# Making transparent soap for suspending objects, questions...



## everywherewherewhere (Dec 4, 2011)

I have a very specific purpose in mind. I am an art student and for a future project I thought of suspending different kinds of paint and various small objects in a clear substance for a series of pieces. 

At first I thought my only option for the clear substance would be clear polyester casting resin but then my professor told me about his kids making crystal clear soap bars with a kit which they suspended a small photograph in, so I looked into soap making as a solution.

For size I was thinking in the range of 8" long, 8"wide, 15" tall using a plaster mold. The idea is I'd follow the recipe exactly except when it's ready to be poured I'd pour into a plaster mold I'll make, and drop foreign objects or insert paint with a pipette while it's in there. I think my primary requirement is that I need the mixture to be thick/viscous at this pouring stage so that what I insert will not move around much. I'd like to find a recipe or kit that produces a mixture that is thick enough at this "pour" stage of the recipe. I was hoping those of you with experience could tell me if you've ever made soap that happened to be thick at this stage, and if so what was the recipe? Because I'm a beginner I'd like to start with a kit that will likely meet my requirements before foraying into a DIY recipe. I found some soap bases from this site: http://www.goplanetearth.com/bases_melt_pour_soap.html

These are some of the clear soap bases from the above list, they are each glycerin-based. At the top of the above page is the company's instructions for mixing which probably applies to all of their MP bases, I'd link to it but for some reason it won't open in my browser.

[Extracted data entries]
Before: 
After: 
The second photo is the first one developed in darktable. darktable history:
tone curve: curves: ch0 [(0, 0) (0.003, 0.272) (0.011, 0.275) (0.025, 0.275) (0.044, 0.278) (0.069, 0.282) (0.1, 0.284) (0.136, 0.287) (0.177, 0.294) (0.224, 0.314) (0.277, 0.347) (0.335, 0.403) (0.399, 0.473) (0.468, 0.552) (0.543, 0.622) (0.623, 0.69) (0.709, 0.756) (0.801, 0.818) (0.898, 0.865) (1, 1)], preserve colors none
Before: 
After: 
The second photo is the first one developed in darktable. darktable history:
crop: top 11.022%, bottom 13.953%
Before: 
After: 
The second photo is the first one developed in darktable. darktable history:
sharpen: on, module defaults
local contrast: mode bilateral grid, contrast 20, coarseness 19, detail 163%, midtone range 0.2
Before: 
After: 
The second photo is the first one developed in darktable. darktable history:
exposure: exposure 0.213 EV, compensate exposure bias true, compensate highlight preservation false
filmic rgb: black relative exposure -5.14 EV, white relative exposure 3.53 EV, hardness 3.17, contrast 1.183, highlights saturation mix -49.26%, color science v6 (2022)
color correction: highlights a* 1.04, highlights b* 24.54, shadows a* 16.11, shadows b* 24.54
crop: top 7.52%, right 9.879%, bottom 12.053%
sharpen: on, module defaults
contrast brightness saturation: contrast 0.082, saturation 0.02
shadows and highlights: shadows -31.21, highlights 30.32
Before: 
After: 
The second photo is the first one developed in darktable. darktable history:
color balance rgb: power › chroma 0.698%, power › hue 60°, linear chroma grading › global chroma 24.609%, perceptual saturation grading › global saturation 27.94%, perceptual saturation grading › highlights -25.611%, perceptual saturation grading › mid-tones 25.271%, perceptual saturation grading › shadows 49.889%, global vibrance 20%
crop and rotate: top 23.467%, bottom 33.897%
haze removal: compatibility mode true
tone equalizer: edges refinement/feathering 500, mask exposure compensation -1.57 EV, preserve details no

- [Work to do]:
**a.** Do these statements agree with the soap-making post? For each, answer yes or no and quote the deciding words.
(i) The writer's professor mentioned his kids making clear soap bars with a kit.
(ii) The writer plans to pour the soap into a silicone mold.
(iii) The writer wants to begin with a DIY recipe rather than a kit.
**b.** Answer these questions from the soap-making post:
(i) What height did the writer have in mind for the pieces?
(ii) What tool would the writer use to insert paint?
(iii) What are the listed clear soap bases each based on?
**c.** Transcribe the soap-making post from "These are some" up to and including "in my browser.".

- [Solutions per task]:
**a.**
(i) Yes: "my professor told me about his kids making crystal clear soap bars with a kit"
(ii) No: "using a plaster mold"
(iii) No: "I'd like to start with a kit that will likely meet my requirements before foraying into a DIY recipe"

**b.**
(i) 15 inches tall
(ii) A pipette
(iii) Glycerin

**c.**
These are some of the clear soap bases from the above list, they are each glycerin-based. At the top of the above page is the company's instructions for mixing which probably applies to all of their MP bases, I'd link to it but for some reason it won't open in my browser.